H. B. Lockett, for defendant in error.

HALL, C.

¶1 The defendant in error, Evelyn Lamphear, commenced this action against Eathyel B. Forgy (formerly Dawson), as executrix of the estate of John H. Dawson, deceased, to reopen the administration proceedings in the case of said decedent, and allow petitioner. Evelyn Lamphear, to participate as a beneficiary under the will, and as heir at law in the distribution of the estate. Fraud was alleged as the ground for relief.

¶2 The essential facts in the case are as follows: In the year 1906, John H. Dawson married the mother of Evelyn Lamphear, the petitioner and defendant in error. On May 25, 1907, the petitioner, Evelyn Lamphear, then Evelyn Dawson, was born. Soon after she was born her parents separated, and she, the child, remained in the custody of her mother. The father, John H. Dawson whose estate is the subject-matter of this controversy, had no settled home or abode. Later he married the plaintiff in error herein, now Eathyel B. Forgy. Of this marriage there were born three children.

¶3 The defendant in error rarely if ever saw her father after his separation from her mother. Dawson seems to have been a peculiar and highly restless man. He had his life insured in the sum of nearly $ 100,000. $ 60,000 of this amount was payable to his wife, the plaintiff in error in this action. He killed himself, accidentally or otherwise, and the beneficiaries named in his insurance policies, and the executrix of his estate, collected the insurance. He killed himself in 1922. Immediately thereafter plaintiff in error filed her petition for probate of his will, which will, it seems, left his property to plaintiff in error and his children living at the time of his death." The defendant in error did not learn of the death of her father until 1925. In that year, on May 25th she reached her majority. Nearly one year thereafter she filed her petition asking that the administration proceedings be reopened, and that she be declared a beneficiary under the will, and an heir at law of the estate of the said John H. Dawson, deceased.

¶4 The grounds of fraud are that plaintiff in error, as petitioner for the probate of the will, and in all the proceedings had in the administration of said estate, represented to the county court that her three children were the only living children of the deceased, and that there were no other heirs at law.

¶5 Considerable testimony was introduced, and both the county court and the district court found that these representations to the county court were false; that plaintiff in error knew of the existence of the defendant in error, and knew that she was a daughter of John H. Dawson, deceased.

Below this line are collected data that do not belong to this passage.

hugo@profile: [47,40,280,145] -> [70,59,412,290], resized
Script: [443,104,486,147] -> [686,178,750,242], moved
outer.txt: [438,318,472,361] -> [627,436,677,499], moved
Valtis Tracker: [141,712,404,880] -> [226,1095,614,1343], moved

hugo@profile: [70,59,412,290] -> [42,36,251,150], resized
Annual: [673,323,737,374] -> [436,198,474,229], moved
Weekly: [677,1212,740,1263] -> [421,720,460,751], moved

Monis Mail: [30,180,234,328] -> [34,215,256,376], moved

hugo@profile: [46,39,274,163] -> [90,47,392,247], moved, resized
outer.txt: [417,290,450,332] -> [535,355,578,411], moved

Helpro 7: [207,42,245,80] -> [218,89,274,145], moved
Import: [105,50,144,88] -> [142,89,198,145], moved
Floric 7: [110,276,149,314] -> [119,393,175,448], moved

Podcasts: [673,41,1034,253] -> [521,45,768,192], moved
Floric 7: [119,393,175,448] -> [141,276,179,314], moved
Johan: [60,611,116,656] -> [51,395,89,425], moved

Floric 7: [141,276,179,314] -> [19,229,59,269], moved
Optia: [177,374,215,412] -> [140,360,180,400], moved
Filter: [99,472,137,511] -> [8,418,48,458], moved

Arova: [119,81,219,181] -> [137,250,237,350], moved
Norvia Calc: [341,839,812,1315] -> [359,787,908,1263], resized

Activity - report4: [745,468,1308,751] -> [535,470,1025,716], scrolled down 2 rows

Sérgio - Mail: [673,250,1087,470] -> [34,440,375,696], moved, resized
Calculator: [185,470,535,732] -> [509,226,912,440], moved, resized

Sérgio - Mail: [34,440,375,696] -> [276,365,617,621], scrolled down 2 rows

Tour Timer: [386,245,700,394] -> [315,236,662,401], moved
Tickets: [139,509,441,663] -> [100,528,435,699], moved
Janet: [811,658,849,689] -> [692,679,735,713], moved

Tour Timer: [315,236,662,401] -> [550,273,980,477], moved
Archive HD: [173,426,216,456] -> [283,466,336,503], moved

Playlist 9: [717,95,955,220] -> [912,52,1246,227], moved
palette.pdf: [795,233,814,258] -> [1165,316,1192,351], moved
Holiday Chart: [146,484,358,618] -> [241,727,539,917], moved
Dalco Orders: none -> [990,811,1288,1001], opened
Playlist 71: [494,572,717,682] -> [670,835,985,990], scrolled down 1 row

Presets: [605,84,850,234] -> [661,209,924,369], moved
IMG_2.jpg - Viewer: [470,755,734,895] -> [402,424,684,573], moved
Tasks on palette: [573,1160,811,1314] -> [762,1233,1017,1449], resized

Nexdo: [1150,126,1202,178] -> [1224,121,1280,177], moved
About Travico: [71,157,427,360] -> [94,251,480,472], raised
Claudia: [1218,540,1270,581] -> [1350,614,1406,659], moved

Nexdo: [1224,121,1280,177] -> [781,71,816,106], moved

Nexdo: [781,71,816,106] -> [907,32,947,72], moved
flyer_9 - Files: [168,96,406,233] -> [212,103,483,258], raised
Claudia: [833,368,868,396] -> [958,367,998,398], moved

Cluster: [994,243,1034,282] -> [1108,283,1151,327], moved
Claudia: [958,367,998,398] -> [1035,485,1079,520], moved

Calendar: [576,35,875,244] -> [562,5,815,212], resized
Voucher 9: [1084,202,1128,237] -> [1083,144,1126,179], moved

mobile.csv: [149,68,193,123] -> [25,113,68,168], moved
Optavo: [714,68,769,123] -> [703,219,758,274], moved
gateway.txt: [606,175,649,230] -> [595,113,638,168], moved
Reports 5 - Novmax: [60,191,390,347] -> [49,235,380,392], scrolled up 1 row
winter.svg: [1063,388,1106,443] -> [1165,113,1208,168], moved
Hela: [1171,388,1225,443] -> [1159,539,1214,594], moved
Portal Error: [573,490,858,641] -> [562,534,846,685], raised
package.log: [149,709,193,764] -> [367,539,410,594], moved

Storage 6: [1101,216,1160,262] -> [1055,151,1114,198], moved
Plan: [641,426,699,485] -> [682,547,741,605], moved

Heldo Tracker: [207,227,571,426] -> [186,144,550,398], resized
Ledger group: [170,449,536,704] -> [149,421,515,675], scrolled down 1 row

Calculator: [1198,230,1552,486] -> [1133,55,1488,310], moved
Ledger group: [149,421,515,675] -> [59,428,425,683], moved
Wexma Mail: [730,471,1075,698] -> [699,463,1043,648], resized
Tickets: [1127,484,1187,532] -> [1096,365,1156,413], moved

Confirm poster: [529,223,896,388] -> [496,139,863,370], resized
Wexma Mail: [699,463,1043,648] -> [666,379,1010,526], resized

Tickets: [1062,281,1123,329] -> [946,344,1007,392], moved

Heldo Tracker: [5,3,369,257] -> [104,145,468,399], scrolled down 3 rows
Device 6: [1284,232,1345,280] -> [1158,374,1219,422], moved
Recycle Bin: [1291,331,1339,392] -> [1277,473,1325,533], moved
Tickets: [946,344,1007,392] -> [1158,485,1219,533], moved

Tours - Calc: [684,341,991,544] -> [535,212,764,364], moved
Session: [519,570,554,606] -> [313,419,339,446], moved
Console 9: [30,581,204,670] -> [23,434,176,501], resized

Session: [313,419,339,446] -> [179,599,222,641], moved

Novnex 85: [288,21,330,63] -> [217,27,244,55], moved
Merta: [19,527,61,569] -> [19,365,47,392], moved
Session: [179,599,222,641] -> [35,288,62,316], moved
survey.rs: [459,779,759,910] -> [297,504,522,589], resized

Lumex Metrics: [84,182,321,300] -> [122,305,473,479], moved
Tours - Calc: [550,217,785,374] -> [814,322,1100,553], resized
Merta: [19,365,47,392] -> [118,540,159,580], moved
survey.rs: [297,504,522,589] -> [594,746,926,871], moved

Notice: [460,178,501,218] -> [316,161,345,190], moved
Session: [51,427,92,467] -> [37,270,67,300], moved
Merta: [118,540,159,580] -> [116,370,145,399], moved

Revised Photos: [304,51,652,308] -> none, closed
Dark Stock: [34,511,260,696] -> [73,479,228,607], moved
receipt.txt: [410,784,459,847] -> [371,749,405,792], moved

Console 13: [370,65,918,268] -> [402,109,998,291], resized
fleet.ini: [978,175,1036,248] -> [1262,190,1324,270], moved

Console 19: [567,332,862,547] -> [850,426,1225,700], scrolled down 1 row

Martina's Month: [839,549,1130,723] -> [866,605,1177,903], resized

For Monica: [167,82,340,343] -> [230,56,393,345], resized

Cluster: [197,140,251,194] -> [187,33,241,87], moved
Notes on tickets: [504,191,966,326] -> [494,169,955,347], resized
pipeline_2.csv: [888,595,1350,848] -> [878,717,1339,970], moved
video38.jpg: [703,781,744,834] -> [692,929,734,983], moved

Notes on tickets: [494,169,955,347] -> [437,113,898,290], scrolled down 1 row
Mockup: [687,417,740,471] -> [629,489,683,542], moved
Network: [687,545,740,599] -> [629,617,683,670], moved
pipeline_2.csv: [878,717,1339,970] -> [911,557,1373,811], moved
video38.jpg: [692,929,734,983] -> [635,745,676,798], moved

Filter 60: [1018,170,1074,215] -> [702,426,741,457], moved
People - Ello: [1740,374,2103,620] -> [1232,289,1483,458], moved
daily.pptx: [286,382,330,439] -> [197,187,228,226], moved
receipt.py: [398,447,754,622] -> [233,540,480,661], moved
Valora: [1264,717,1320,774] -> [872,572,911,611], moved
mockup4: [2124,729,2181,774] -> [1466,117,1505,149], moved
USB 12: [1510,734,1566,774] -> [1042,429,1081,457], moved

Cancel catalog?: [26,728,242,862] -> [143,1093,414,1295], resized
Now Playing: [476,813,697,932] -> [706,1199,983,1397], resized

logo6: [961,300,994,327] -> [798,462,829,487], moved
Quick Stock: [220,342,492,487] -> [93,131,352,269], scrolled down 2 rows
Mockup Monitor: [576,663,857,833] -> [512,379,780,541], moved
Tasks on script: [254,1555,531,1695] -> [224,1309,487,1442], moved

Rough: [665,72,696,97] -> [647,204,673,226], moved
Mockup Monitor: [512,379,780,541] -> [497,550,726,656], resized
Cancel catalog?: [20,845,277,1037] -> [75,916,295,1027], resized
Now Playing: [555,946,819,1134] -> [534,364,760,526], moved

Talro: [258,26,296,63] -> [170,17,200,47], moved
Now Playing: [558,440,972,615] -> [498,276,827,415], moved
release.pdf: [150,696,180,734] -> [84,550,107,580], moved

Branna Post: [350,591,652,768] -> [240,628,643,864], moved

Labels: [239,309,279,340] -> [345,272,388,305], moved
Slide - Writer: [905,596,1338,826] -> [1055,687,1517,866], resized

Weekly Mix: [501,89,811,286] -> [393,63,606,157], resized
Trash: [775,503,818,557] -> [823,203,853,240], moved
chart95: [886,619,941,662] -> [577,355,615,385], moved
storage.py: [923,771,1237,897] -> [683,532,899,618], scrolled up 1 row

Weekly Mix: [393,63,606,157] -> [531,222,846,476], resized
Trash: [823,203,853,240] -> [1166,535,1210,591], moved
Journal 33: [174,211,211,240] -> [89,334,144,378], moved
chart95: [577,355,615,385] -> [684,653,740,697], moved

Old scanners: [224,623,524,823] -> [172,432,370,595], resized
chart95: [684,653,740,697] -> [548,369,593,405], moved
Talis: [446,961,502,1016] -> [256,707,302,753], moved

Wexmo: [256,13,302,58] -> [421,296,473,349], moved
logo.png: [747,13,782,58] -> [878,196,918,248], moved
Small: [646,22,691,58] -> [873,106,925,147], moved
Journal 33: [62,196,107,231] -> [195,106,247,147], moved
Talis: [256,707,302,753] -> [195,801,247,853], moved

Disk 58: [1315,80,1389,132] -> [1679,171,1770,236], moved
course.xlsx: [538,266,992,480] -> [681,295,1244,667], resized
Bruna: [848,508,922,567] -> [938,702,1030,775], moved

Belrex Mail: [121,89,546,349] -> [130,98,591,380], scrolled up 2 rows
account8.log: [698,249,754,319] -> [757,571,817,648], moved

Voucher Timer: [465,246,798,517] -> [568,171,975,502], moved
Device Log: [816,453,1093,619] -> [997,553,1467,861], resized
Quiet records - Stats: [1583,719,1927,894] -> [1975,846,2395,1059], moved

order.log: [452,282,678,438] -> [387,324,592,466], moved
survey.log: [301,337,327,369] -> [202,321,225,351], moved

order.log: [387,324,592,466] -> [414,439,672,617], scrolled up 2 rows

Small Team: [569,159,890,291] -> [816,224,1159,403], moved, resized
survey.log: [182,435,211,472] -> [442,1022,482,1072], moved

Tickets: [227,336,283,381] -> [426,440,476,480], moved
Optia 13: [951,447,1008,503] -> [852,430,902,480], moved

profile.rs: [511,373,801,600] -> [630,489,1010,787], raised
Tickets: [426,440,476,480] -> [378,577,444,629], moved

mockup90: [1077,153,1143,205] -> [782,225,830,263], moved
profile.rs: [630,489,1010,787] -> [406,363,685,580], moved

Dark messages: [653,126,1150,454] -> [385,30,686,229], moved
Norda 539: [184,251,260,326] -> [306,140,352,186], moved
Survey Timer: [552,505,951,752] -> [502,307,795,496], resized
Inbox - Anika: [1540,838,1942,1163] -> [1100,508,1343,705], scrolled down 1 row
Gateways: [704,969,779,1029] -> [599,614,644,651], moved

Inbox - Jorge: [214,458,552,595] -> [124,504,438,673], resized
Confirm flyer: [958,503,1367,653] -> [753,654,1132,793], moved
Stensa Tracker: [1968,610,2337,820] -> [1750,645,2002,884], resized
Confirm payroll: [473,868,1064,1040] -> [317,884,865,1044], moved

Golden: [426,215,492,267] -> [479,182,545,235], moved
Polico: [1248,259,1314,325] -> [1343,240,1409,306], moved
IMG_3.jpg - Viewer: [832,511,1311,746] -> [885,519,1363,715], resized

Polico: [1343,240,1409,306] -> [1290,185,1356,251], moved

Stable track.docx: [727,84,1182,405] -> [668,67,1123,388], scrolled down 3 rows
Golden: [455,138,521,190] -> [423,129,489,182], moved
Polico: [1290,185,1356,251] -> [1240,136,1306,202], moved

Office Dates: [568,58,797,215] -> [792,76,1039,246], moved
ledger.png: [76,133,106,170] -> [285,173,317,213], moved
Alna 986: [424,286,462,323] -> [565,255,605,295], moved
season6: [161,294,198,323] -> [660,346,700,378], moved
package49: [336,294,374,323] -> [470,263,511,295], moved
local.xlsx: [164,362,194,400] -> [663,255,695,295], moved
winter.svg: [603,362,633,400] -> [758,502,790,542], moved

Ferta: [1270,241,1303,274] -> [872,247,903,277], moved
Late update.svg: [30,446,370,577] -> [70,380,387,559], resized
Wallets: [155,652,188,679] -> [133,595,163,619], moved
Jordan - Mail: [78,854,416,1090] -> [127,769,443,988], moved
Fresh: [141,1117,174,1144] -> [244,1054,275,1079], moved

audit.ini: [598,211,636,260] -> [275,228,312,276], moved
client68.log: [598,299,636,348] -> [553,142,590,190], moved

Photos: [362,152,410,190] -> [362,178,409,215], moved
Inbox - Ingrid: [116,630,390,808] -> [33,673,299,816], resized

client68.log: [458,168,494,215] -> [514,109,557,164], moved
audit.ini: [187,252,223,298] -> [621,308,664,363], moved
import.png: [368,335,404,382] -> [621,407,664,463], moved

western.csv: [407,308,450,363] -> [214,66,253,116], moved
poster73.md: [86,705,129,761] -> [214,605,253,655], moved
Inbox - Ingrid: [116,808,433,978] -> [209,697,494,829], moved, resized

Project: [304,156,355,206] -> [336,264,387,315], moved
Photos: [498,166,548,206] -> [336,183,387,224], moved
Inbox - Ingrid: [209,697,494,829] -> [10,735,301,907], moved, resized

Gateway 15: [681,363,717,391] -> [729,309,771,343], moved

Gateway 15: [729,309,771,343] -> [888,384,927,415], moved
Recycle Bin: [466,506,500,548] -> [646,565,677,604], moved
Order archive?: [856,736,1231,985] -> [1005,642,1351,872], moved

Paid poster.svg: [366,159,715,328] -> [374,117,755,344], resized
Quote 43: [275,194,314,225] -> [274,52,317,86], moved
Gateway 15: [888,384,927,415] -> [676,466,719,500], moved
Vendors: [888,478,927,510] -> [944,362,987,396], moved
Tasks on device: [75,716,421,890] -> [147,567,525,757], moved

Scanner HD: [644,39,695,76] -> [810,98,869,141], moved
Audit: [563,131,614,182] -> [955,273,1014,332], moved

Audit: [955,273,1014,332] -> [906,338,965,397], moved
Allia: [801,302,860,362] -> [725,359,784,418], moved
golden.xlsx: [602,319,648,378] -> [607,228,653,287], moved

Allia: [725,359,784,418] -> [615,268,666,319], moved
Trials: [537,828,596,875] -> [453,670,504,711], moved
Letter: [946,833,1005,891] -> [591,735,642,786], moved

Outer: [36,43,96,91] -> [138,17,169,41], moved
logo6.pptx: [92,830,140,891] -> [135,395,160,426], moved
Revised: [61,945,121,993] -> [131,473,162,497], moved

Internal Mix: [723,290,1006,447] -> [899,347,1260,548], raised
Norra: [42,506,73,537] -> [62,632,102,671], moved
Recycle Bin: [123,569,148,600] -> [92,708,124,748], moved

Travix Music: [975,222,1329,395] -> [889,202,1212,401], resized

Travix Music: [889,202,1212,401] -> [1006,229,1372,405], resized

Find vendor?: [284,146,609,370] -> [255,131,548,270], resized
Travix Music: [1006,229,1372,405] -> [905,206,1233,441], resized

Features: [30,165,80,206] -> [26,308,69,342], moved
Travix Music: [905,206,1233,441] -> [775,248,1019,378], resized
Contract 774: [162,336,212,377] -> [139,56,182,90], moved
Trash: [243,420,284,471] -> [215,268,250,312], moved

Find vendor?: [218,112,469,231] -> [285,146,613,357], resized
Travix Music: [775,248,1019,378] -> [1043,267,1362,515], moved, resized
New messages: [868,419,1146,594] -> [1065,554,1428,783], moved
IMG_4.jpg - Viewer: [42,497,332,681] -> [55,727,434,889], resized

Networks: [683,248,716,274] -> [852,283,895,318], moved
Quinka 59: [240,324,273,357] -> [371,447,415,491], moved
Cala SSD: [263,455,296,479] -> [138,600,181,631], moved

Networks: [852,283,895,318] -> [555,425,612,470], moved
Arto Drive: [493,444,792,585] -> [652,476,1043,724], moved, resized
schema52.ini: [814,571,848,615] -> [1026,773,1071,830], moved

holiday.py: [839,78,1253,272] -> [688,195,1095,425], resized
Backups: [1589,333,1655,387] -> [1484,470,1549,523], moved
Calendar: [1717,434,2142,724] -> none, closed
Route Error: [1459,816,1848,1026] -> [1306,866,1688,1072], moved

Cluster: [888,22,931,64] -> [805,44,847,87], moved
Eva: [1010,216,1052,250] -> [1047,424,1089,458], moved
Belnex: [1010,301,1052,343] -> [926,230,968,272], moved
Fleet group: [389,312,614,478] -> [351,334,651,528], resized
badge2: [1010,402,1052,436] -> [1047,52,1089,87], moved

This amounted to legal fraud, at least.

¶6 The county court set aside the order of distribution and final settlement, and reopened the probate proceedings to permit petitioner to claim as an heir at law and participate under the terms and provisions of the will.

¶7 The judgment of the district court affirmed the judgment of the county court. This action was correct. Any other disposition of the cause would not be warranted by law. The action of the trial court finds express support in the 4th subdivision of section 810, Comp. Stats. 1921, which provides the statutory method of setting aside an order or judgment of a court for fraud practiced by the successful party in obtaining the judgment or order.

¶8 The legal propositions advanced by plaintiff in error were settled adversely to her contention by the decision of this court in the case of Caulk v. Lowe, 74 Okla. 191, 178 P. 101. The opinion in that case is exhaustive, and the law announced therein is controlling here.

¶9 The appeal is largely without merit. The judgment of the trial court is hereby affirmed.